The Commercial Club of Chicago is a nonprofit 501(c)(4) social welfare organization founded in 1877 with a mission to promote the social and economic vitality of the metropolitan area of Chicago.

==History==
The Commercial Club was founded in 1877 as a capitalist reaction to the Great Upheaval, a national labor strike that began with railroad workers in Martinsburg, West Virginia. In 1907, the Commercial Club merged with the Merchants Club (organized in 1896). In 1933, the Industrial Club of Chicago (organized in 1905) joined. Its most active members included George Pullman, Marshall Field, Cyrus McCormick, George Armour, Frederic Delano, Sewell Avery, Rufus C. Dawes, and Julius Rosenwald. The club championed member Daniel Burnham's Plan of Chicago (1909), also known as Burnham's plan. The plan gave the blueprint for the future growth and development of the entire Chicago region.

==Activities==
The Commercial Club addressed many other progressive reform issues: supported street cleaning and paving projects, smoke abatement and sanitation schemes, and the development of city parks and playgrounds. They also endorsed the creation of the Cook County Forest Preserve district.

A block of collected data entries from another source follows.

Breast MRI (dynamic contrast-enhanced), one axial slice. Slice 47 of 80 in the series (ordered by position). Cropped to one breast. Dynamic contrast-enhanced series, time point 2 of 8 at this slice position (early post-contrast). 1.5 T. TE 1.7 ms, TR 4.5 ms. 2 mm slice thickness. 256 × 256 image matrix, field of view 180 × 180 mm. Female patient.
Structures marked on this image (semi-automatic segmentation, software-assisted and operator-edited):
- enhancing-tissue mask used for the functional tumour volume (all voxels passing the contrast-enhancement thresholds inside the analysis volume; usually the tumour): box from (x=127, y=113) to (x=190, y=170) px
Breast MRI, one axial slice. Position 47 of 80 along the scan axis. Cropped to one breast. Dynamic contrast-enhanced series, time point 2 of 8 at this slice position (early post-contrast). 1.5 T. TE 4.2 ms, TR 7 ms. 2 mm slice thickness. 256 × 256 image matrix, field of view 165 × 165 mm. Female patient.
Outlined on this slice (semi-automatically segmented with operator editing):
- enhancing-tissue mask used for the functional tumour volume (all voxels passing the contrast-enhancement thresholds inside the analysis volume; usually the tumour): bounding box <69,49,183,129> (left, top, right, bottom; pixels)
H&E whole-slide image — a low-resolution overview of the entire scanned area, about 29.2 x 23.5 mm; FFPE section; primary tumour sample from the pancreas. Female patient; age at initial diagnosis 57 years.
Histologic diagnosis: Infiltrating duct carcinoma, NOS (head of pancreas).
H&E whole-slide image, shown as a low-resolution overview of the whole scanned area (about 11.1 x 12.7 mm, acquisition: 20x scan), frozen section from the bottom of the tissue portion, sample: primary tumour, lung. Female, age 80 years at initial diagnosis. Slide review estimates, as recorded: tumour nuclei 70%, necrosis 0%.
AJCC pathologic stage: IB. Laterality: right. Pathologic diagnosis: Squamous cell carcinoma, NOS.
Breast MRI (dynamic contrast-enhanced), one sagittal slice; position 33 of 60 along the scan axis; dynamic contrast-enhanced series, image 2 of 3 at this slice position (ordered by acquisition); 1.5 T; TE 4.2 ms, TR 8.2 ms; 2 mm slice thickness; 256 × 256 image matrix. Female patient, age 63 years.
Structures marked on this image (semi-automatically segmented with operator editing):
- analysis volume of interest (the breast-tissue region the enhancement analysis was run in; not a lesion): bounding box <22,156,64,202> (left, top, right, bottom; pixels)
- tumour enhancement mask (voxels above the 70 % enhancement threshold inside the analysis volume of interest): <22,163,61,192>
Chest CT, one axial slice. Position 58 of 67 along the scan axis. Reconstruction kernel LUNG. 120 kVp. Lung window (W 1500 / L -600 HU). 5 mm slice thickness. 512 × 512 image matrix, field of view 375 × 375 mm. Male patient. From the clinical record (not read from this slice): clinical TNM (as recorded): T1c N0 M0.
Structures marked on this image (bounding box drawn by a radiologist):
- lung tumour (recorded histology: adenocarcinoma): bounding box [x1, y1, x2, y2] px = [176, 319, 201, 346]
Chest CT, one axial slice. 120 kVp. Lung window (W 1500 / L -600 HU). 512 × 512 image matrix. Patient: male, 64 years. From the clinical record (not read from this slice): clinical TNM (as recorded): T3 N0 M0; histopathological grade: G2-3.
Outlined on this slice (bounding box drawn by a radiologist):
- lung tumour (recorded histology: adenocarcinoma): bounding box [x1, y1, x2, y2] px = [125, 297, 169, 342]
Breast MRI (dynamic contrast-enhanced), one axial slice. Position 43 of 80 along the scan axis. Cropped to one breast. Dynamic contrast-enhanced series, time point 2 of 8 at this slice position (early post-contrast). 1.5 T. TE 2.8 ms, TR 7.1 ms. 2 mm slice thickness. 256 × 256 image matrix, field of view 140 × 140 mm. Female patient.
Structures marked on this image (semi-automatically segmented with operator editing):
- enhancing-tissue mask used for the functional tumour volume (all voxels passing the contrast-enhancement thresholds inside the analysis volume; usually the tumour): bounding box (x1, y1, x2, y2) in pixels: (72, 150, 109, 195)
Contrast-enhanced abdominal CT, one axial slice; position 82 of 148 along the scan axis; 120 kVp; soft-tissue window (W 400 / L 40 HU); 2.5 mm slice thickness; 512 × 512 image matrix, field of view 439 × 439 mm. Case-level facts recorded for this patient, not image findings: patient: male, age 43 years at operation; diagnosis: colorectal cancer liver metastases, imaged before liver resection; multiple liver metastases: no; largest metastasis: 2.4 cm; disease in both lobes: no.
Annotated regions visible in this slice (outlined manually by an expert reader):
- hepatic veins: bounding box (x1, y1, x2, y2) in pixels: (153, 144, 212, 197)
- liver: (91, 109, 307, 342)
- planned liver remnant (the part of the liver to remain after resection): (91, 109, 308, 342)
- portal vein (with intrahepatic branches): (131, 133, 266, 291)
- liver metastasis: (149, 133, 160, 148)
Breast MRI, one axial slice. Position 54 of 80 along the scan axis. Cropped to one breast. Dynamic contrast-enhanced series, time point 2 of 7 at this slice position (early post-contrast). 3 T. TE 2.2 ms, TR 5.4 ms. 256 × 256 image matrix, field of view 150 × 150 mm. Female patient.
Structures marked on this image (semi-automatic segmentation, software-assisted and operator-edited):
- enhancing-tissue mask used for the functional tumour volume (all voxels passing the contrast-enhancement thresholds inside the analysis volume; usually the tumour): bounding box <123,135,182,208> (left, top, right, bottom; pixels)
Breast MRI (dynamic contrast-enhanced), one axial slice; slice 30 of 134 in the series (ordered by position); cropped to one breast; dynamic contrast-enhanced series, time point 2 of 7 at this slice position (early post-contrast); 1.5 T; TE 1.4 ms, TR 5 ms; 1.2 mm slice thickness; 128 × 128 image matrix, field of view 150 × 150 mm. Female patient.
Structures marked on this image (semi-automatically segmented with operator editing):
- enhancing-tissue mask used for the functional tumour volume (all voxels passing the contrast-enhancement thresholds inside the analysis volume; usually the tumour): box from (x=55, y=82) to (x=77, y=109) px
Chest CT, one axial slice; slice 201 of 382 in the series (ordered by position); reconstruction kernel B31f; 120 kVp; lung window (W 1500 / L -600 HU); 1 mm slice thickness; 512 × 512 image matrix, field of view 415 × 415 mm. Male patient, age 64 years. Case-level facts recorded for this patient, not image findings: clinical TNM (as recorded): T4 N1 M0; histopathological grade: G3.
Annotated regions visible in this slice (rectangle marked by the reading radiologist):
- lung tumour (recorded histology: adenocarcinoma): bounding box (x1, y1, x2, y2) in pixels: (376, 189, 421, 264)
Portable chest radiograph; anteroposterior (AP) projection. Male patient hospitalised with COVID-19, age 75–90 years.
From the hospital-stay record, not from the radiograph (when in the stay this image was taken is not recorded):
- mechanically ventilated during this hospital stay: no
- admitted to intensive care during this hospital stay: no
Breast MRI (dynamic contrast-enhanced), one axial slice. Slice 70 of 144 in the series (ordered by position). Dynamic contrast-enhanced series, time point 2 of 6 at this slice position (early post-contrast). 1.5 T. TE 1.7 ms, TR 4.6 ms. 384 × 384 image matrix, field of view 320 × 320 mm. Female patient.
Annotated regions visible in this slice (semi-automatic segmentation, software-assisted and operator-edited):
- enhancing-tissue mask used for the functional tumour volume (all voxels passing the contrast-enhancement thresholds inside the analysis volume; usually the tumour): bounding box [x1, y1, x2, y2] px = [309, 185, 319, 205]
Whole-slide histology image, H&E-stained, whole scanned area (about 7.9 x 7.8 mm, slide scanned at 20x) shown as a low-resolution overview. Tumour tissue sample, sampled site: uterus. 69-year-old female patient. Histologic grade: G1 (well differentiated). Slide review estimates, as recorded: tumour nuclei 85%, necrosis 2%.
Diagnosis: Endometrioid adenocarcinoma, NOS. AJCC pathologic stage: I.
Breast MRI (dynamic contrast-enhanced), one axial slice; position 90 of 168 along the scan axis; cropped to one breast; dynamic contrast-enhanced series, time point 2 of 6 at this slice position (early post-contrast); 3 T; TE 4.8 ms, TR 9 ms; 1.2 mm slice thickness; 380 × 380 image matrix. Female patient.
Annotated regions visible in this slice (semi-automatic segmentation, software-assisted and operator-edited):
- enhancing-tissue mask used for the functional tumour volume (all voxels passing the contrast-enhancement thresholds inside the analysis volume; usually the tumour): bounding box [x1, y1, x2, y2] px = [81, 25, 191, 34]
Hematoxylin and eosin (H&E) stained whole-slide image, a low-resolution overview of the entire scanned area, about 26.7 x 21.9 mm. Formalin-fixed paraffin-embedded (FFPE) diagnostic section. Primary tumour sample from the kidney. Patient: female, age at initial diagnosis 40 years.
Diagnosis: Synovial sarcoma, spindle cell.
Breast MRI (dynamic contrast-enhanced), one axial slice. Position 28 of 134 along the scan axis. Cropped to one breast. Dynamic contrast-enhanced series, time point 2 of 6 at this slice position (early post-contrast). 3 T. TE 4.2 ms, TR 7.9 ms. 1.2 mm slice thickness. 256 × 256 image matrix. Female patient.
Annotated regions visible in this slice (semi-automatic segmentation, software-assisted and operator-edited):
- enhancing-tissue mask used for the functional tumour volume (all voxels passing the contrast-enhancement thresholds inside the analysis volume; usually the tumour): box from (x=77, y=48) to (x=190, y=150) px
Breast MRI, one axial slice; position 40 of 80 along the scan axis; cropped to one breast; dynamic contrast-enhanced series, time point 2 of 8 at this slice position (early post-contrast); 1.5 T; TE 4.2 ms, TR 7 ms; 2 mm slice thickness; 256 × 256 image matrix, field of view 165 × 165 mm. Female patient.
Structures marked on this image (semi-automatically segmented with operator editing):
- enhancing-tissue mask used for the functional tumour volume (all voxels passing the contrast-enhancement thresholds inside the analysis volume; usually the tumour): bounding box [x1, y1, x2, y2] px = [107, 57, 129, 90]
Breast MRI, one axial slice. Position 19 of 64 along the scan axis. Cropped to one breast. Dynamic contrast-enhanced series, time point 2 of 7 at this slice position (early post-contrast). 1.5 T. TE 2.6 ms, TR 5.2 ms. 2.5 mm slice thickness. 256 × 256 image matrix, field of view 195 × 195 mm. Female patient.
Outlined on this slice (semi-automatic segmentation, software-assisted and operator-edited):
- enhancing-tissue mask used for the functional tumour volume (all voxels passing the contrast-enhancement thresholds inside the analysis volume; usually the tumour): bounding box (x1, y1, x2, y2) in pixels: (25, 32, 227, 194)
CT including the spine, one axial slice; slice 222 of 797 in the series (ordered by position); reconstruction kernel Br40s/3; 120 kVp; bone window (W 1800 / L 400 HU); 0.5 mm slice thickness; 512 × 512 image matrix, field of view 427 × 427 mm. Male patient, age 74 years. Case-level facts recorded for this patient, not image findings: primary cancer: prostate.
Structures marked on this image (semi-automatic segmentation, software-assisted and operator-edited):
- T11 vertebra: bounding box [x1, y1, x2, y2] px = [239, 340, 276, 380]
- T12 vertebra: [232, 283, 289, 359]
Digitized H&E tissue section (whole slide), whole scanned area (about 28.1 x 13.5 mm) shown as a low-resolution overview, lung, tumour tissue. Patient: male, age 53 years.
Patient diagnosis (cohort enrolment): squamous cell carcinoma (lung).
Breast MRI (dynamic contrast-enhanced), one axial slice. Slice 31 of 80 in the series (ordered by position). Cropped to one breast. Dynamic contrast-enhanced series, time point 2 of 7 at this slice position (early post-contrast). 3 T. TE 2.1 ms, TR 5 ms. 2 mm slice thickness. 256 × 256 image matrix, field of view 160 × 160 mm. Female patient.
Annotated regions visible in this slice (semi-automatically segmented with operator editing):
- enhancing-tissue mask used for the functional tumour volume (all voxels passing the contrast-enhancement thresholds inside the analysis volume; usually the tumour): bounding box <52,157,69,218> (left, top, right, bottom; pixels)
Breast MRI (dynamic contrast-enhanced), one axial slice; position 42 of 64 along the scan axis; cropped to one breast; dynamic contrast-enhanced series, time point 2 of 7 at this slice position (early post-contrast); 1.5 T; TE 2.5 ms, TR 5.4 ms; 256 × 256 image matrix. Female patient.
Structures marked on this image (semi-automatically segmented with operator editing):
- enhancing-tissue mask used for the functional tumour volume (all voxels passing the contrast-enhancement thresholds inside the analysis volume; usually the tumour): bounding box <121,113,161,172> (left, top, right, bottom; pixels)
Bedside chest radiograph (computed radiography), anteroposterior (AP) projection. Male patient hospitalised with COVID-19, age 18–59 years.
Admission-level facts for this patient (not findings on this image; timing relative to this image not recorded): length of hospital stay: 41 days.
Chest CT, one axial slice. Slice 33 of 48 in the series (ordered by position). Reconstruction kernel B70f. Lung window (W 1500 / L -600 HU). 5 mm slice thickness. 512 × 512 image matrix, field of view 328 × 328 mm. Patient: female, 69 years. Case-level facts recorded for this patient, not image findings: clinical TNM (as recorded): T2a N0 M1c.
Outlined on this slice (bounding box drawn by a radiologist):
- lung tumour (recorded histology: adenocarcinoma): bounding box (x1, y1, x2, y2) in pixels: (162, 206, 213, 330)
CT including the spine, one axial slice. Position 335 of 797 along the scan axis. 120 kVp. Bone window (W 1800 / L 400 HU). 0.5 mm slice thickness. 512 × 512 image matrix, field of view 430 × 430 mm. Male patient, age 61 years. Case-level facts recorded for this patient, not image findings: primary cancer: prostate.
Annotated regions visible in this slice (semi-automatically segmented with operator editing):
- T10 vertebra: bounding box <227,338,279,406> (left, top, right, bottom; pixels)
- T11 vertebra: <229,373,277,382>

They also maintained a consciousness of social reform issues like juvenile delinquency, race relations, and old-age pensions.

The club traces its origins back to the 17 founding members of the Commercial Club in 1877. The current chairman is Jennifer F. Scanlon and the current president is Kelly R. Welsh.

==Criticism==
The Civic Committee of the Commercial Club has often come under criticism for pursuing an unrealistic zeal for cutting the constitutionally protected pensions of state employees in Illinois. Former president Tyrone C. Fahner stated that some members had talked to bond ratings agencies about lowering Illinois' bond rating to create more pressure for pension reform.